But Paul Sutton, its new headteacher, said the school needs more time to prove itself.
Mr Sutton, who is just eight weeks into the job, is the academy's third head since it opened two years ago. The first was inexperienced, said Mr Sutton, and inherited the problems of the failing school it replaced, St David and St Katherine's.
Within six months the Department for Education and Skills sent in a troubleshooting team on an 18-month contract to ensure that its first academy was not a failure.
Even now, despite a pound;12 million investment, the buildings are not finished because of slow progress on the cramped inner-city site.
Greig has 800 pupils, 100 below capacity, but Mr Sutton said Year 7 and 8 places were being filled, which was a vote of confidence. When work is complete, the school will be able to cater for 1,200.

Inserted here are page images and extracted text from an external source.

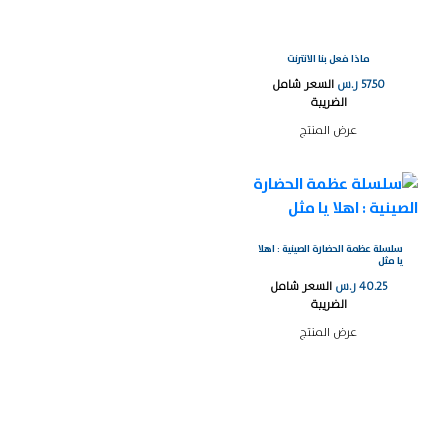
ماذا فعل بنا الانترنت
57.50
ر.س
السعر شامل
الضريبة
عرض المنتج
سلسلة عظمة الحضارة الصينية : اهلا
يا مثل
40.25
ر.س
السعر شامل
الضريبة
عرض المنتج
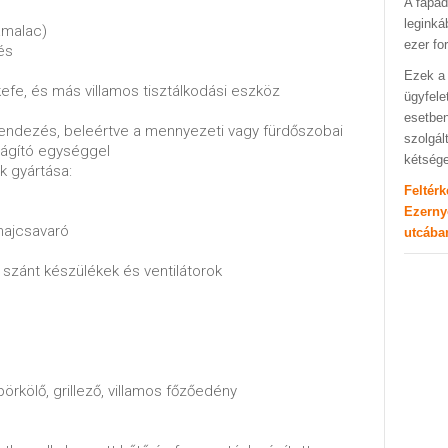
A fapad
leginká
amalac)
ezer fo
és
Ezek a 
kefe, és más villamos tisztálkodási eszköz
ügyfele
esetben
berendezés, beleértve a mennyezeti vagy fürdőszobai
szolgál
ilágító egységgel
kétség
k gyártása:
Feltér
Ezerny
 hajcsavaró
utcába
 szánt készülékek és ventilátorok
vépörkölő, grillező, villamos főzőedény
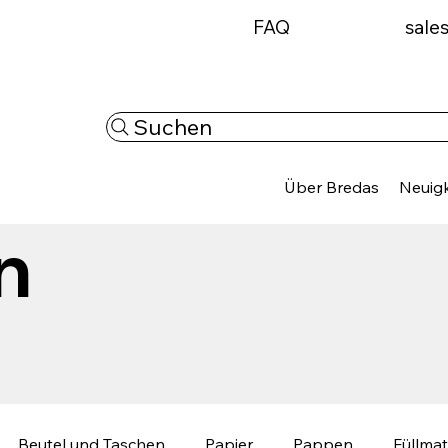
FAQ
sale
Suchen
Über Bredas
Neuigk
n
Beutel und Taschen
Papier
Pappen
Füllmat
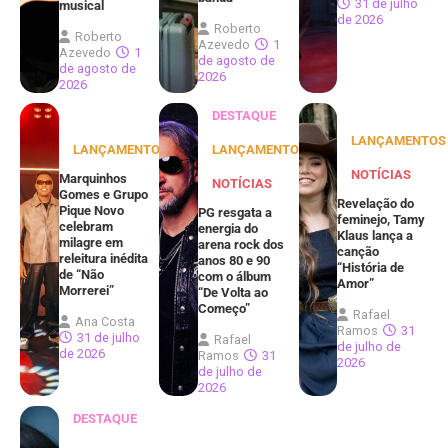
31 de julho
musical
de 2026
Roberto
Roberto
Azevedo
1
Azevedo
1
de agosto de
de agosto de
2026
2026
DESTAQUE
LANÇAMENTOS
LANÇAMENTOS
LANÇAMENTOS
NOTÍCIAS
Marquinhos
NOTÍCIAS
Gomes e Grupo
Revelação do
Pique Novo
PG resgata a
feminejo, Tamy
celebram
energia do
Klaus lança a
milagre em
arena rock dos
canção
releitura inédita
anos 80 e 90
“História de
de “Não
com o álbum
Amor”
Morrerei”
“De Volta ao
Começo”
Rafael
Ana Costa
Ramos
31
31 de julho
Rafael
de julho de
de 2026
Ramos
31
2026
de julho de
2026
DESTAQUE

He said: "The academy's reputation is based on a perception of its history and a lack of current knowledge. The offer extended to everyone is to come and see us: the reality of what's going on is miles away from the reputation."
His experience turning around another former failing school in a neighbouring borough tells him not to panic because parents will eventually be won around.
Mr Sutton said: "You can't put in a new head and change everything in a term. The pupils are still the same. But I have been very impressed with their commitment to improving their reputation and their own image. That's the key to their long-term success and that's why I took the job."